▶ **Exercise aim**
In the entries that follow, how many lines contain "года"? Answer with the number only.
------ The data
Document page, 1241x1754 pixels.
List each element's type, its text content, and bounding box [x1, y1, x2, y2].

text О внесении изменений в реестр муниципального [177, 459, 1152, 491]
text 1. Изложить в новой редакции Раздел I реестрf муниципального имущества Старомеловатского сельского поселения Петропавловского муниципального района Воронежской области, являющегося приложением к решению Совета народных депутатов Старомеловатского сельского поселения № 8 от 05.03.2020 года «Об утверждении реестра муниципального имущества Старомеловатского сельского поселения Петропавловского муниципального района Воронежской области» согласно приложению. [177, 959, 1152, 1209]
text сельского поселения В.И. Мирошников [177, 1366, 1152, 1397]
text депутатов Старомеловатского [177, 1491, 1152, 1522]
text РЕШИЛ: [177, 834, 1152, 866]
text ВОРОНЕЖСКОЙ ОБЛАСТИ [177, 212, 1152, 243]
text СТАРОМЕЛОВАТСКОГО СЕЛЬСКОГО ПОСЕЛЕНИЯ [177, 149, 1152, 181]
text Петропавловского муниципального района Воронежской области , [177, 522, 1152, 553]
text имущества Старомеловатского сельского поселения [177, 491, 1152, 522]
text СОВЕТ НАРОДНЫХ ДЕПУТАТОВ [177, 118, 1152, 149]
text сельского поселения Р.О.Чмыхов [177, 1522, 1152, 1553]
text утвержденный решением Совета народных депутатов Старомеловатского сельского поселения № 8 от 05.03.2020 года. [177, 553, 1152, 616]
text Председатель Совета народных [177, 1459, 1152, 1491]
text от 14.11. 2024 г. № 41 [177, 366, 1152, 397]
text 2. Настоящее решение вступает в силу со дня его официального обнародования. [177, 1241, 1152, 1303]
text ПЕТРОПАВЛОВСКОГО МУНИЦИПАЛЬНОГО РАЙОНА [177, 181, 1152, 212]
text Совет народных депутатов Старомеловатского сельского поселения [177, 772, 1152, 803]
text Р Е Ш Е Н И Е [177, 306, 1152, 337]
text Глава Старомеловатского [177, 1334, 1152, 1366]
------------
▶ **Solution**
2